Some Carroll farmers who would like to preserve their land might soon have a choice: Sell their development rights for cash, or donate them to the county land trust for a tax write-off.
Under an initiative proposed by members of the private, nonprofit Carroll County Land Trust, the county would give a farmers property tax credits for the land on which their houses sit. The initiative would complement a state program that offers property tax credits to landowners who donate their development rights. The Maryland Environmental Trust offers the tax write-off for farmland, but does not give credits for the land on which the farmer lives.
"We're not under any illusions," said Ned Cueman, easement coordinator for the land trust, which helps preserve farmland and open space. "We know this will cost the county money in withheld tax revenue, but we believe it would have a terrific payout."
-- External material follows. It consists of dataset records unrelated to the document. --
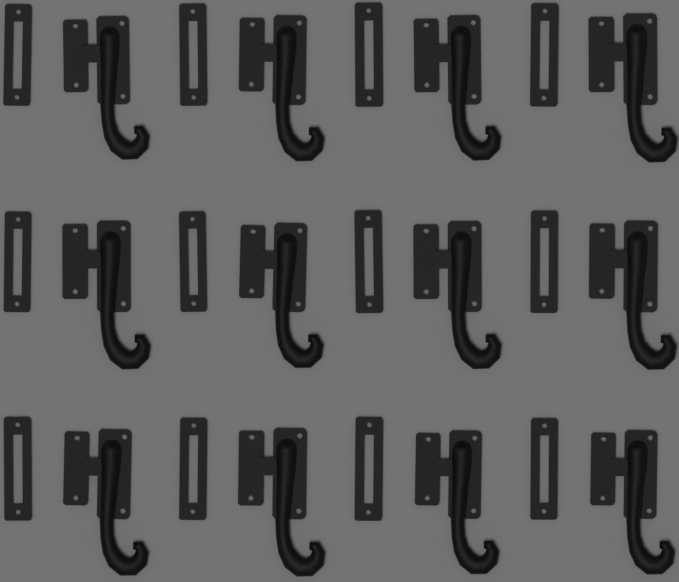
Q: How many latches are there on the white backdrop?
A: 12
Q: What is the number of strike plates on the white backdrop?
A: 12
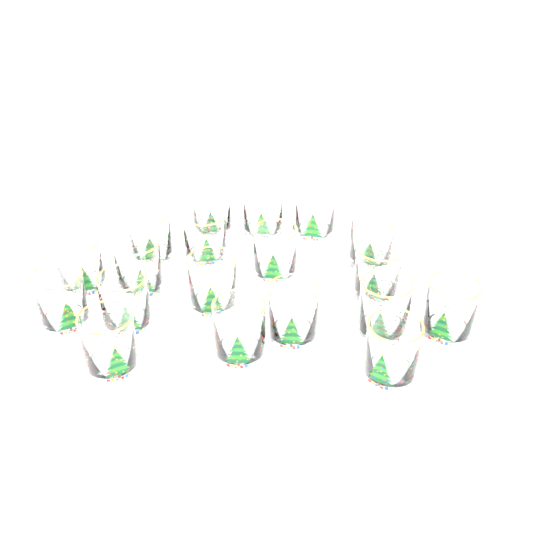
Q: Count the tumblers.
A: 19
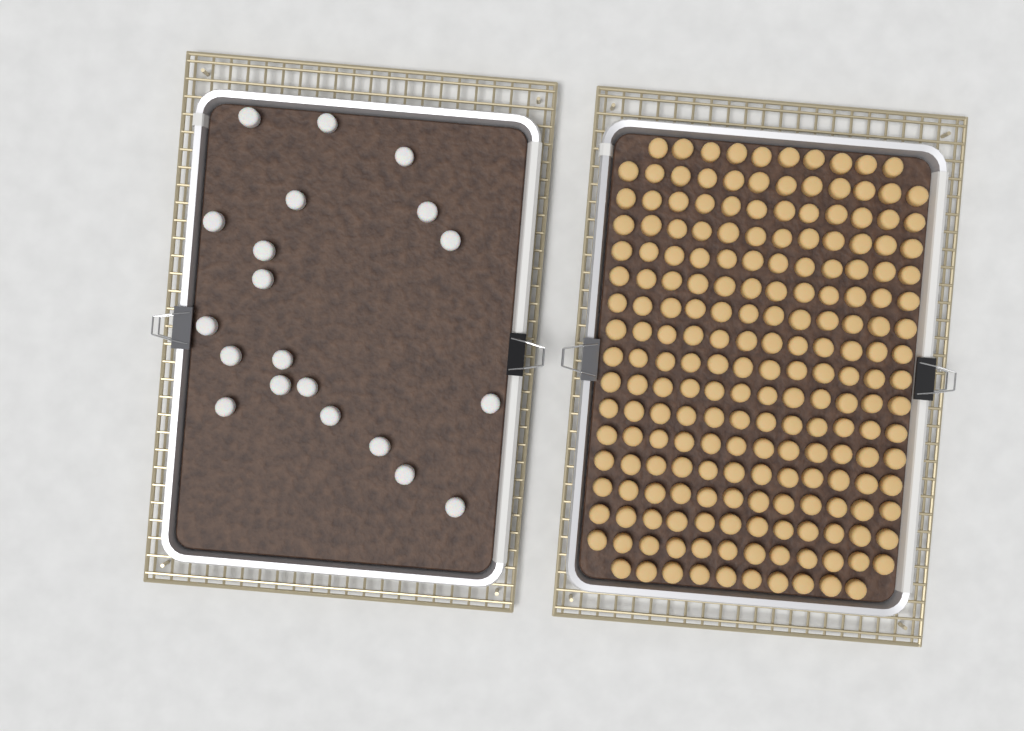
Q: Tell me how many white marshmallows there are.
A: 20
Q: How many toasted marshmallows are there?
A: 200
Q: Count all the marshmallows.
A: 220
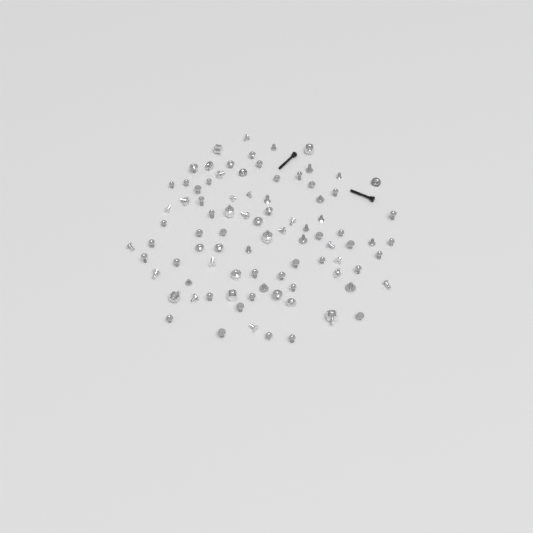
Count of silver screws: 80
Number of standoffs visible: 8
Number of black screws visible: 2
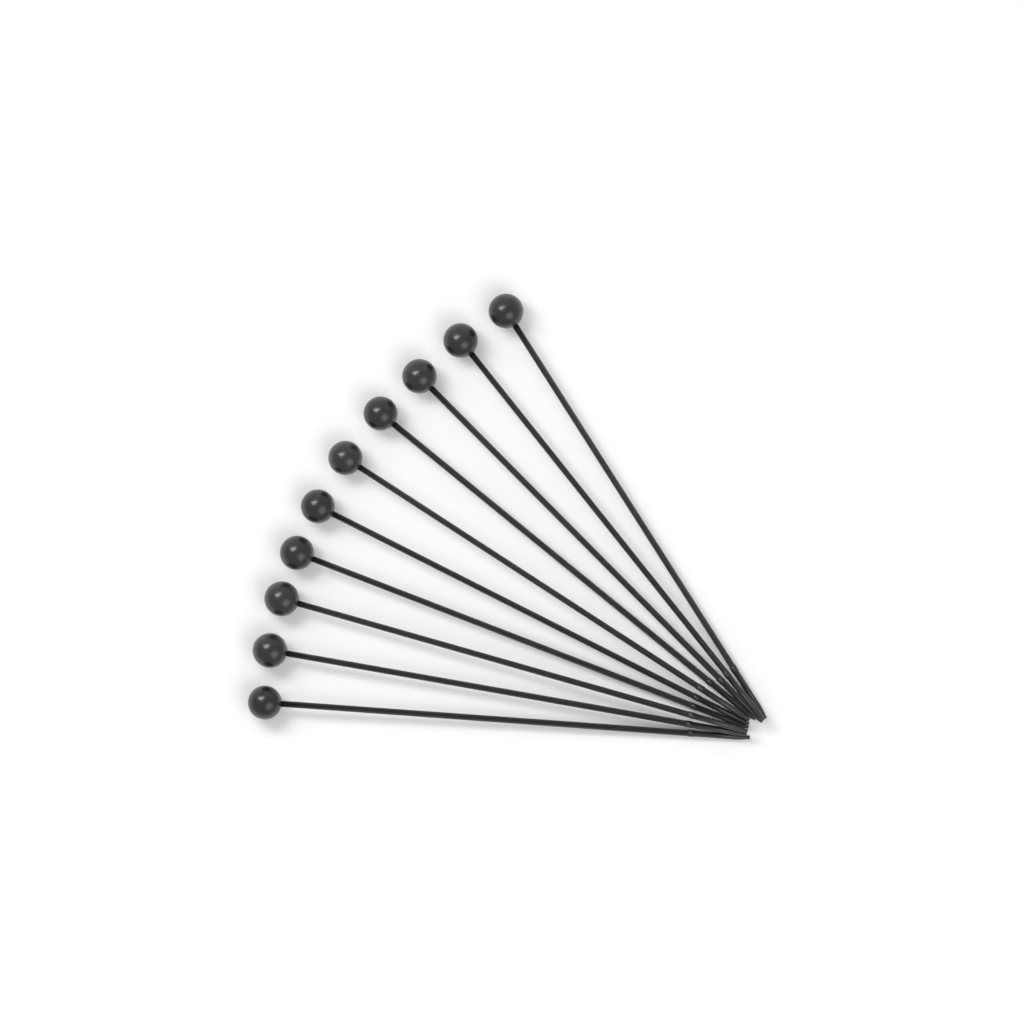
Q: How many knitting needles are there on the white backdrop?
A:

The county has about 300,000 acres of farmland and has set a goal of preserving at least one-third of that by 2020. Since 1978, when Carroll began protecting farmland from development, the county has preserved about 34,000 acres.
The tax credit proposal presented to the Board of County Commissioners yesterday would help local officials meet their goal, Cueman said, by making the donation of development rights - known as conservation easements - a more attractive option for farmers. The program would be voluntary.
Under the proposal, farmers would receive a tax credit of up to $50 per acre, each year for 15 years, if they donate their easements to the Carroll County Land Trust in perpetuity.